As we approach Palm Sunday, Saint Peter Damian’s beautiful prayer foreshadows the hope for a nation of believers in what our savior will endure for us. “When your soul goes forth from your body, may the radiant company of angles come to meet you, and may your judge, the senate of the apostles, release you; may Christ, who suffered for you, rescue you from punishment; may Christ who was crucified for your sake, free you from excruciating pain; may Christ, who humbled himself to die for you, free you from death; may Christ, the Son of the living God, set you in the evergreen loveliness of his paradise, and may he, the true Shepherd, recognize you as one of his flock, may he free you from all your sins and assign you a place at his right hand in the company of his elect. May you see your Redeemer face to face, and standing in his presence forever, may you behold with blessed eyes Truth revealed in all its fullness. And so, having taken your place in the ranks of the saints, may you enjoy the sweetness of divine contemplation forever and ever. Amen.”

“Because I said, ‘I am the Son of God’” – John 10:36

Looking at the world today, it is not easy to believe that everywhere Christ is born again, that God looks down on the wreckage and misery, the fiasco if you like, that we have made of the world, and, seeing us in the midst of it says, “This is my well-beloved Son!” Caryll Houselander writes that this is so, and however difficult or insignificant our life may seem, it is precious to God as Christ is precious to God. On each one in whom Christ lives, God’s infinite love is concentrated at every moment. If this were realized, there could be no one who could not fulfill the first condition of rest, which is trust. If it were not for Christ in us, we would be unable to trust. We are too weak and could not believe in God’s goodness if we had only ourselves to believe in; neither could we love one another if we had only ourselves to worship. We can trust God with Christ’s trust in the Father; that is the trust which is our rest.
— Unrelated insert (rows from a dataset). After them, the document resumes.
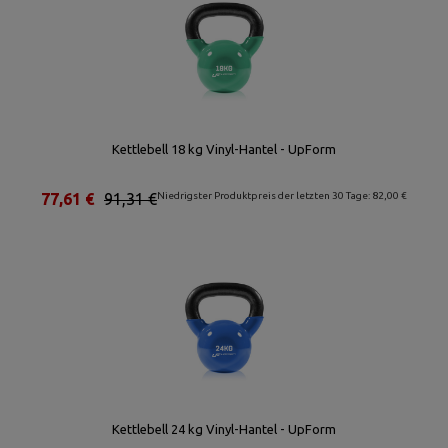
Kettlebell 18 kg Vinyl-Hantel - UpForm
77,61 €
91,31 €
Niedrigster Produktpreis der letzten 30 Tage: 82,00 €
Kettlebell 24 kg Vinyl-Hantel - UpForm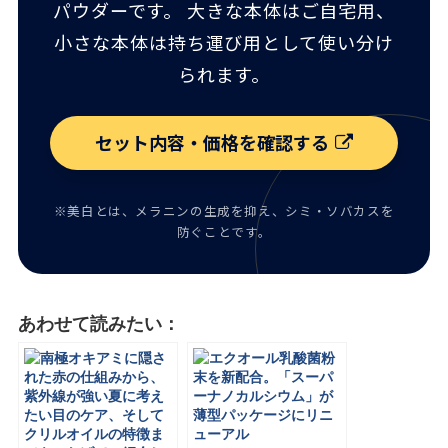
パウダーです。 大きな本体はご自宅用、
小さな本体は持ち運び用として使い分け
られます。
セット内容・価格を確認する
※美白とは、メラニンの生成を抑え、シミ・ソバカスを
防ぐことです。
あわせて読みたい：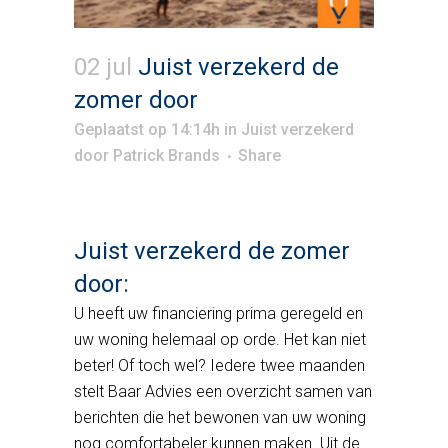
02 jul
Juist verzekerd de
zomer door
Geplaatst op 14:14h
in
Juist verzekerd
door
Patrick Brands
Share
Juist verzekerd de zomer
door:
U heeft uw financiering prima geregeld en
uw woning helemaal op orde. Het kan niet
beter! Of toch wel? Iedere twee maanden
stelt Baar Advies een overzicht samen van
berichten die het bewonen van uw woning
nog comfortabeler kunnen maken. Uit de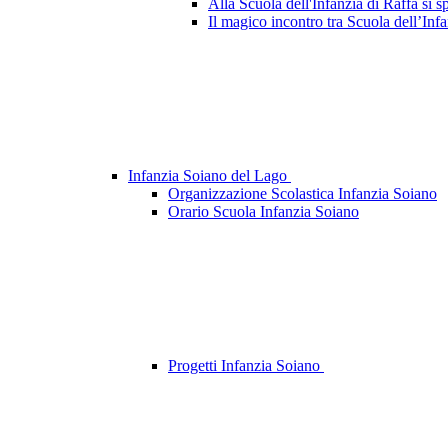
Alla Scuola dell'Infanzia di Raffa si s
Il magico incontro tra Scuola dell’Infa
Infanzia Soiano del Lago
Organizzazione Scolastica Infanzia Soiano
Orario Scuola Infanzia Soiano
Progetti Infanzia Soiano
Our rest in a world that is full of unrest is Christ’s trust in his Father; our peace in a world without peace is our surrender, complete as the surrender of the sleeping child to its mother, of the Christ in us, to God who is both Father and Mother. 

“Amen, amen, I say to you, before Abraham came to be, I AM” – John 8:58

Jesus was not concerned with the controversy many of his pronouncements created. Today was one of the most striking statements made to his Jewish audience, “Amen, amen, I say to you, before Abraham came to be, I AM.” In our catechesis, we learn early in our faith lives this wording of “I AM” was how God identified himself to Moses in the story of the burning bush, “If the Israelites ask me, ‘what is his name?’ what am I to tell them?” “God replied, ‘I am who I am.'” Jesus was making a direct statement of his relationship with the Father. Bishop Barron asks, “What does that mean when God defines himself this way? God is saying, in essence, that he cannot be defined, described, or delimited. God is not a being but rather the sheer act of to-be itself. The sheer act of being itself cannot be avoided, and it cannot be controlled. It can only be surrendered to in faith.” This was a revelatory moment and one that set the Lord on his journey to the cross.